Melville High Drive
Melville High Drive is in the grounds of Melville castle, an impressive castle built in 1786 by the famous architect James Playfair. The pathway is shown on General Roy’s map of 1755 as a ride in a designed landscape leading to a folly at the western end. In view of its unusual alignment in relation to the castle, it is likely that the Drive follows the line of a pre-existing route (Fig 1). Remarkably, this pre-existing route may have been a 2,000-year-old road linking the Roman Fort at Elginhaugh with the Roman road on the eastern flank of the Pentlands! Later, Melville High Drive is depicted as a routeway on old maps in 1852 linking two main roads leading into Edinburgh, namely the predecessors of the A 768 and B 6392 (Fig. 2).

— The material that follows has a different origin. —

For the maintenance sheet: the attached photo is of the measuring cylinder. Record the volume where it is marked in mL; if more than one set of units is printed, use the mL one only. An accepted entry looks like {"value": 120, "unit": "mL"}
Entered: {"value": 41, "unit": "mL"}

More recently, access to the route has been disputed. Locked gates and privacy notices were erected on part of the route in 1996/97, while Midlothian Council had confirmed its status as a Right of Way in a letter to the Lasswade and District Civic Society in October, 1995. Scotways took up the case in 2009 and have since asked the Council to deal with the problem. In 2012 the consultant’s report on the Esk Valley Way examined this history and suggested the North Esk Way should follow the line of Melville High Drive (Wood-Gee, 2012). It would be nice to reopen a 2,000-year-old walkway one day. In the meantime, the Esk Valley Trust has suggested there are alternative ways of walking between Lasswade and Eskbank, as outlined in the walking pamphlets.